Hormone therapy for breast cancer should not be confused with HRT. These two types of therapy produce opposite effects. Hormone therapy for treating breast cancer, also called endocrine therapy, uses a set of drugs to lower hormone levels or block the action of the hormone at the receptor, thereby reducing a woman’s risk of breast cancer recurrence.
On the other hand, HRT is given to replace estrogen and progesterone and relieve menopausal symptoms. It can stimulate the growth of HR-positive breast cancer. Therefore, they are not equivalent, and the terms should not be used interchangeably.

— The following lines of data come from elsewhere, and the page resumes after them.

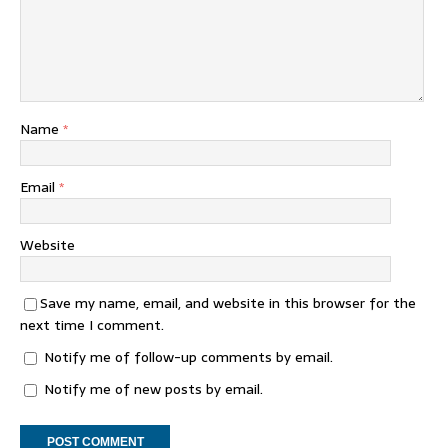
Name
*
Email
*
Website
Save my name, email, and website in this browser for the
next time I comment.
Notify me of follow-up comments by email.
Notify me of new posts by email.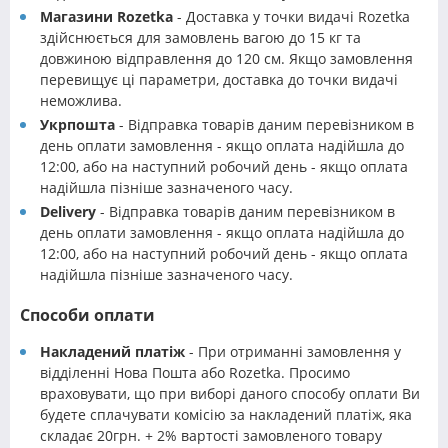
Магазини Rozetka
- Доставка у точки видачі Rozetka
здійснюється для замовлень вагою до 15 кг та
довжиною відправлення до 120 см. Якщо замовлення
перевищує ці параметри, доставка до точки видачі
неможлива.
Укрпошта
- Відправка товарів даним перевізником в
день оплати замовлення - якщо оплата надійшла до
12:00, або на наступний робочий день - якщо оплата
надійшла пізніше зазначеного часу.
Delivery
- Відправка товарів даним перевізником в
день оплати замовлення - якщо оплата надійшла до
12:00, або на наступний робочий день - якщо оплата
надійшла пізніше зазначеного часу.
Способи оплати
Накладений платіж
- При отриманні замовлення у
відділенні Нова Пошта або Rozetka. Просимо
враховувати, що при виборі даного способу оплати Ви
будете сплачувати комісію за накладений платіж, яка
складає 20грн. + 2% вартості замовленого товару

BCRF-supported research is investigating the impact of hormones on breast cancer risk. Dr. Joyce Slingerland is interested in how obesity and post-menopausal estrogen increase risk and promote estrogen receptor (ER–positive breast cancer progression. She has found that estrone, the main type of estrogen produced after menopause and observed at levels up to three times higher in women with obesity, contributes to inflammation in the breast and drives metastatic spread.
Dr. Carol Fabian is testing a combination of bazedoxifene and conjugated estrogen (Duavee®) as a safe alternative to endocrine therapy that does not initiate or worsen menopause symptoms in women with a high risk of breast cancer. She has found that the treatment is associated with improvements in menopause-related symptoms, as reported by trial participants, and a reduction in breast density and factors in the blood known to promote breast cancer growth.
As researchers gather more data and expand our understanding, they continue to shed light on the complex, dynamic relationships between hormones, menopause, and cancer risk. This deeper insight may offer clearer guidance for women, whether they have a history of breast cancer or not.